Community Board 2 tonight is scheduled to vote tonight on a street co-naming for the late politically connected aide to Brooklyn Heights City Councilman Stephen Levin, who died from a lethal overdose of cocaine and the opiates fentanyl and oxycodone – known in street terms as a speedball.
Hope Reichbach, 22, died of the overdose on April 28, 2011 after she was found in her Schermerhorn Street apartment. She was the only daughter of the late Brooklyn Supreme Court Judge Gustin Reichbach, and like Levin, was mentored by the late former Kings County Democratic Party Boss Vito Lopez.
Reichbach was so politically connected that the entire New York City media world, including the scandal heavy reportage of the New York Post, reported she died from an accidental overdose of prescription drugs.
But according to the New York City Medical Examiners autopsy report, the cause of death was the deadly combination of illegal cocaine and the legal opiates fentanyl and oxycodone. Other drugs contributing to her death were citalopram, zolpidem and norhydroxyzine.
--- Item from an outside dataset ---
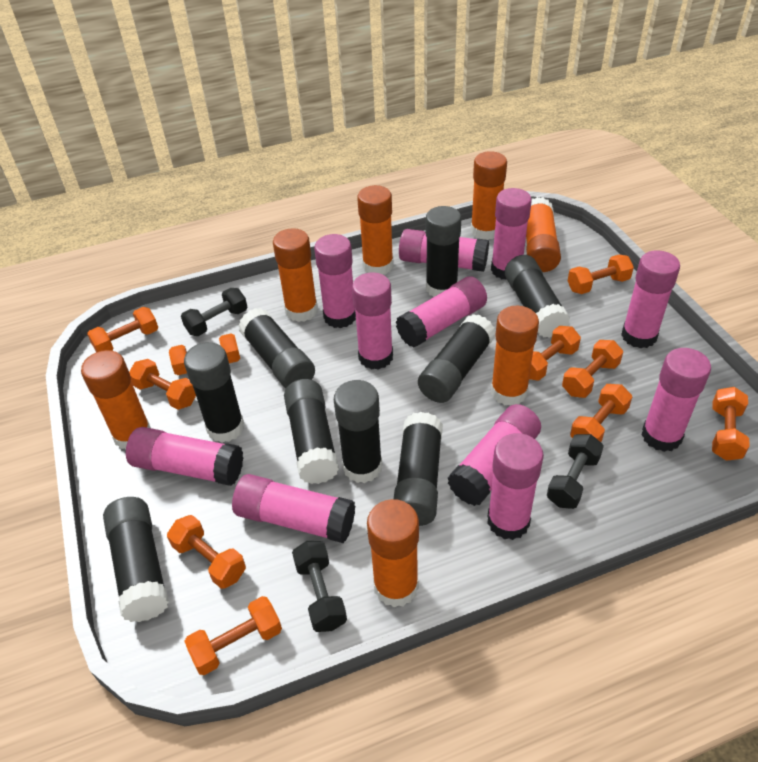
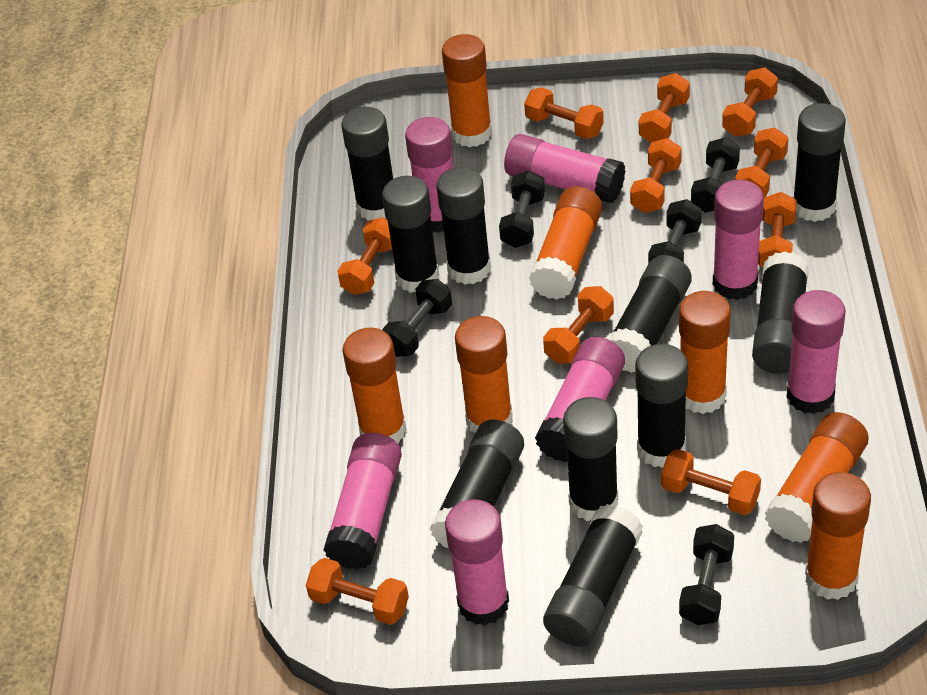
black dumbbell: [181,288,247,336] [292,541,347,632] [547,434,604,509] = 3 -> [382,279,452,357] [499,170,545,248] [648,199,702,264] [679,524,734,625] [691,137,740,213] = 5
black glue stick: [103,497,169,622] [184,342,244,443] [238,308,315,388] [284,379,339,484] [334,380,382,483] [394,412,443,526] [418,314,496,403] [425,206,462,297] [505,255,570,338] = 9 -> [341,107,393,221] [382,176,439,293] [430,419,524,548] [436,167,491,285] [543,504,643,646] [563,397,618,521] [608,255,692,373] [635,344,688,468] [752,251,809,374] [793,103,846,222] = 10
pink glue stick: [126,427,243,486] [232,474,355,543] [314,234,356,328] [352,272,393,370] [396,277,487,348] [399,229,489,272] [448,404,541,506] [487,433,544,540] [491,188,532,280] [621,250,680,348] [641,348,711,452] = 11 -> [324,433,402,570] [405,117,453,233] [445,499,509,625] [504,134,626,203] [535,337,625,462] [713,180,764,300] [787,290,846,414] = 7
The full board will vote tonight after the CB 2 Transportation Committee voted 10-2 with one abstention to approve the co-naming of Bond Street between Bergen and Dean streets for Reichbach. Resident Joanna Smith nominated the co-naming, and Levin wrote a letter of support for the move and had a staffer at the transportation committee meeting.
The motion for the co-naming comes just weeks after Community Board 2 rejected the co-naming of a portion of Putnam Avenue for the late Cecil Collymore, father of former Democratic District Leader Renee Collymore. Several community board members and local residents rejected the Collymore street co-naming on the grounds it was politically motivated.
But Brooklyn Borough President Eric Adams and Fort Greene City Council Member Laurie Cumbo argued the street co-naming was a well-deserved recognition of an African-American man of humble beginnings, who invested in Clinton Hill when everybody was leaving and helped make it into the vibrant gentrified neighborhood of today.